-- PROBLEM TO SOLVE --
From the data below, set down exactly the lines between the one holding "left knee: (606, 531)" and the one holding "left shoulder: (184, 564)", inclusive, and no others.
+++ DATA PROVIDED +++
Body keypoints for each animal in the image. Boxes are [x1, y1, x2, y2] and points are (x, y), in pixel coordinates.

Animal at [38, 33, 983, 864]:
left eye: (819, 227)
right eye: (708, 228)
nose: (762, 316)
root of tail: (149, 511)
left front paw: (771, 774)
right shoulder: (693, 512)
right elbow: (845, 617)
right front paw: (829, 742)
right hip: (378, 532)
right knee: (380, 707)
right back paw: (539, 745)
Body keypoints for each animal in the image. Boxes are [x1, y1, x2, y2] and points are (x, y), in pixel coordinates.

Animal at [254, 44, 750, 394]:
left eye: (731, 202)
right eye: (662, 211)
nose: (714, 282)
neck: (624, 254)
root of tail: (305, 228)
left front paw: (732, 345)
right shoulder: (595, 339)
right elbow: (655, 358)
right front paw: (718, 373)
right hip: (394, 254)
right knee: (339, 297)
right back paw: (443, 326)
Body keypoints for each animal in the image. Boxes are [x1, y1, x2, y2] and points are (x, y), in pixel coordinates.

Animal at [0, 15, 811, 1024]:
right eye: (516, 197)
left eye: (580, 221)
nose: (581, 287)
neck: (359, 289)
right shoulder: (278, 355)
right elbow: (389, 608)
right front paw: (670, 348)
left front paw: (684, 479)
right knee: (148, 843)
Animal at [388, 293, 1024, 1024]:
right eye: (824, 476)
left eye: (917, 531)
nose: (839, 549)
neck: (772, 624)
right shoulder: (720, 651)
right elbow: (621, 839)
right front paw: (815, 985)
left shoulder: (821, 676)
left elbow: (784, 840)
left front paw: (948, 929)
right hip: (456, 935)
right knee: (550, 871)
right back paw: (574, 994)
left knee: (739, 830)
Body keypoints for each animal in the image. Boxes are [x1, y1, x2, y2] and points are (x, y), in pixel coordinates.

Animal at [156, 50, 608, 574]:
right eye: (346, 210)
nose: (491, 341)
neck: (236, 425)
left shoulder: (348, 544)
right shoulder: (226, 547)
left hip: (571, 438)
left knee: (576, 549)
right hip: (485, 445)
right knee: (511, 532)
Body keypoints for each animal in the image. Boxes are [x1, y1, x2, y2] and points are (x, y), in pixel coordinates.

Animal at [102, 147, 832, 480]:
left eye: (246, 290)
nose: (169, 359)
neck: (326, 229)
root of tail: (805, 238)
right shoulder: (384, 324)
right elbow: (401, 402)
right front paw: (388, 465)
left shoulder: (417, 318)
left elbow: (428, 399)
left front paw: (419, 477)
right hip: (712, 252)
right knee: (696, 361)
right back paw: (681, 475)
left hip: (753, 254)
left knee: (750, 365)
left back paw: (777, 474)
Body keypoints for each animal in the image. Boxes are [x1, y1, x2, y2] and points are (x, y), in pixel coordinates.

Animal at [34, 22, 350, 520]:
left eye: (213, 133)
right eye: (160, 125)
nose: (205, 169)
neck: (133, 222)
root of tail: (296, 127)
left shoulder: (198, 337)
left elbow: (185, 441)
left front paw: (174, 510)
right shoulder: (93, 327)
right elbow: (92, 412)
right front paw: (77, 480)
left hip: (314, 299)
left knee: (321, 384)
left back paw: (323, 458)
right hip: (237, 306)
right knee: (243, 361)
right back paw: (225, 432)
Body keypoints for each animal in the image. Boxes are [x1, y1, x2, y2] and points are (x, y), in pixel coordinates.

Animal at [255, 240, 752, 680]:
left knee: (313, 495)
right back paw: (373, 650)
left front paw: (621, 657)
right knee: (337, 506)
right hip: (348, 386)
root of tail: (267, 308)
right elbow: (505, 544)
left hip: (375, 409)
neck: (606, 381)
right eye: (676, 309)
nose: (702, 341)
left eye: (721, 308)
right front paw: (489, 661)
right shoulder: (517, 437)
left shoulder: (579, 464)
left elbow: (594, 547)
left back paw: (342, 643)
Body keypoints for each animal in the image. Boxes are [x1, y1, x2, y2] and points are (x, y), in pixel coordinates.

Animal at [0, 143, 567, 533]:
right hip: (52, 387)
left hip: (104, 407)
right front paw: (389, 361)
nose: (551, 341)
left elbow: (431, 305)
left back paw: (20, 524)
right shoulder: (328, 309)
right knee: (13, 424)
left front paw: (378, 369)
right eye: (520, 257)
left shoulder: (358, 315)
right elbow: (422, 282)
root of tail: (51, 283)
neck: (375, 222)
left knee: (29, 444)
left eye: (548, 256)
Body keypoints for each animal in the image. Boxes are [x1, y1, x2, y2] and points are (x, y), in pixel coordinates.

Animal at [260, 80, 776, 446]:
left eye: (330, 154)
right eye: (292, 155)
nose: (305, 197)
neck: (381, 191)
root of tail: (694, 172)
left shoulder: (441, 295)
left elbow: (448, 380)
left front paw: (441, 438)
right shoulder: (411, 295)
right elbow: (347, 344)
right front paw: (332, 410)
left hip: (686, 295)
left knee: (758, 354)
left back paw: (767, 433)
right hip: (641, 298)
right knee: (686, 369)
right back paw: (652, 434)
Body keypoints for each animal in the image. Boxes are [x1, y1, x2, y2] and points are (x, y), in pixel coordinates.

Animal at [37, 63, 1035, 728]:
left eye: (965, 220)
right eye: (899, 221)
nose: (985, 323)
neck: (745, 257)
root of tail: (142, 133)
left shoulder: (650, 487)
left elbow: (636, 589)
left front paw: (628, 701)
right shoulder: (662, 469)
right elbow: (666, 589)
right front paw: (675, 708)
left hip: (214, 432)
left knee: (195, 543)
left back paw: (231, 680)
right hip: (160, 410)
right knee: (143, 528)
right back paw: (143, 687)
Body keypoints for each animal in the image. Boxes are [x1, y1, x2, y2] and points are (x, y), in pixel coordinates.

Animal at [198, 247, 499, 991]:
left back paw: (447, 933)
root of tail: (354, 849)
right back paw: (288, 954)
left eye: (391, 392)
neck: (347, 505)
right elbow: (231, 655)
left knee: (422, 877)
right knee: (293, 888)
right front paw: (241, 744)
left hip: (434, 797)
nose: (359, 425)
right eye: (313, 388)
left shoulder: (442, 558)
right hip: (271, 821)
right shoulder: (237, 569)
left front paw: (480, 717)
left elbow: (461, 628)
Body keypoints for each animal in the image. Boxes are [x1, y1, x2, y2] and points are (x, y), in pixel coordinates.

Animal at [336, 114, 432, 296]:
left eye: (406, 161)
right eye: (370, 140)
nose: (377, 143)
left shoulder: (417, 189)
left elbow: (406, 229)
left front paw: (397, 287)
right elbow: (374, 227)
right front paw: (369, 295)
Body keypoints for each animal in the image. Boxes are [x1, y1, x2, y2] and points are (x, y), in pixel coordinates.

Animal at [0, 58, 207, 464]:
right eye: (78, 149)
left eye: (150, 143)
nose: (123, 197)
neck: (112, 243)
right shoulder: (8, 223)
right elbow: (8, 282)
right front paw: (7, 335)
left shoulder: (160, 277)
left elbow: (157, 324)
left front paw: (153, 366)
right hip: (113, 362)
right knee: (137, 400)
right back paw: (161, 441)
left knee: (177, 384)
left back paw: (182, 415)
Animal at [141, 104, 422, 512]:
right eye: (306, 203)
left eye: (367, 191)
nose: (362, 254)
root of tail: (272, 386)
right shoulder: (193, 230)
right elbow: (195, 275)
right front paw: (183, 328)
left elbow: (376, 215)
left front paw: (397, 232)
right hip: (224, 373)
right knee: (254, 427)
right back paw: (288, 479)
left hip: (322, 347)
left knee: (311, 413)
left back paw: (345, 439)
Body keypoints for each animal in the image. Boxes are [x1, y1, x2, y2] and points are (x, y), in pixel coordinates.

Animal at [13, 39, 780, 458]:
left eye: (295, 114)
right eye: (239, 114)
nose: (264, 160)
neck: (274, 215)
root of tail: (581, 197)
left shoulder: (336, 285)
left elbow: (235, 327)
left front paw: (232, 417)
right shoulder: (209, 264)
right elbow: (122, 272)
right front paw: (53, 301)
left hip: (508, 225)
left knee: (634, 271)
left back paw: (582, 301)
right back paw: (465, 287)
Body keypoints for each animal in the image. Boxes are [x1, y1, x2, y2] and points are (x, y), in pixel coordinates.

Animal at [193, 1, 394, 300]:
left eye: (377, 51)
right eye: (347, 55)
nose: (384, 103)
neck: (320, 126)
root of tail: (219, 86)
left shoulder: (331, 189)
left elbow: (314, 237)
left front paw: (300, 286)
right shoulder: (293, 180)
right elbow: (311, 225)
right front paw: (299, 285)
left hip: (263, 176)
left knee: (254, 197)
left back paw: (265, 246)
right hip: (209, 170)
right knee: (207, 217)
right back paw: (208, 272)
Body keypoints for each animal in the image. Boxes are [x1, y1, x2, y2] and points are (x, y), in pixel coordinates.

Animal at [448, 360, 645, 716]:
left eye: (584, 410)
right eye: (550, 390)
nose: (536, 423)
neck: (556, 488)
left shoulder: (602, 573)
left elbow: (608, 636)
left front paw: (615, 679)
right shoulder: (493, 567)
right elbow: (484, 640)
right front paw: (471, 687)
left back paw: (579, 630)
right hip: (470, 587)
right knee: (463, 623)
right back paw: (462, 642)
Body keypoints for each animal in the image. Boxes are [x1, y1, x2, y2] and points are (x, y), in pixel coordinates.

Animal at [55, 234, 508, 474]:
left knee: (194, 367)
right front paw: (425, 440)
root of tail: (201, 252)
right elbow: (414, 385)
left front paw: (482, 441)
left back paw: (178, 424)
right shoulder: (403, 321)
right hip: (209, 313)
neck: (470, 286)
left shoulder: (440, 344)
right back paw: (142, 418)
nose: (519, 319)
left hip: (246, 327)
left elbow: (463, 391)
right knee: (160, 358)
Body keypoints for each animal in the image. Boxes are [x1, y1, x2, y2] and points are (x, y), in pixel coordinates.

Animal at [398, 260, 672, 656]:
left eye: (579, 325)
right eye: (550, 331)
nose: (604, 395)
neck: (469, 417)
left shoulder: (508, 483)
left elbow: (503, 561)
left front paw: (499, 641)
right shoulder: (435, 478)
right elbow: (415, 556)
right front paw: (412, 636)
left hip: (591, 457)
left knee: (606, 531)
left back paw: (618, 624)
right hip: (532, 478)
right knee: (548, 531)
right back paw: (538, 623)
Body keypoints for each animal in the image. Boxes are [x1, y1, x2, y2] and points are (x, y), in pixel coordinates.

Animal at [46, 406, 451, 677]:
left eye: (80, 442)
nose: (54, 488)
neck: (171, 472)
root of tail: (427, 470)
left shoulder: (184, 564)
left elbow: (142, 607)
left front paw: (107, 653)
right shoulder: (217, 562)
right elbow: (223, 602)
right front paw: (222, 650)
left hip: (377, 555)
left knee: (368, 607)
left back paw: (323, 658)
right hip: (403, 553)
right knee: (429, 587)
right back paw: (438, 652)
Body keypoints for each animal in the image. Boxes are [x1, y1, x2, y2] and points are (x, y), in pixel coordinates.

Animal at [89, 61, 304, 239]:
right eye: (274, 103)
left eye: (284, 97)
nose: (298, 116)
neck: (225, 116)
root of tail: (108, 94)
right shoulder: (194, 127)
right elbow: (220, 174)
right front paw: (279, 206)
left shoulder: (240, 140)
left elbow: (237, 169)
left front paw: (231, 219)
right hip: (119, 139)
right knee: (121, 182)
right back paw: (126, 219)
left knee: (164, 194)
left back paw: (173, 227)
+++
-- TASK ANSWER --
left knee: (606, 531)
left back paw: (618, 624)
right hip: (532, 478)
right knee: (548, 531)
right back paw: (538, 623)
Body keypoints for each animal in the image. Boxes are [x1, y1, x2, y2] and points are (x, y), in pixel coordinates.

Animal at [46, 406, 451, 677]:
left eye: (80, 442)
nose: (54, 488)
neck: (171, 472)
root of tail: (427, 470)
left shoulder: (184, 564)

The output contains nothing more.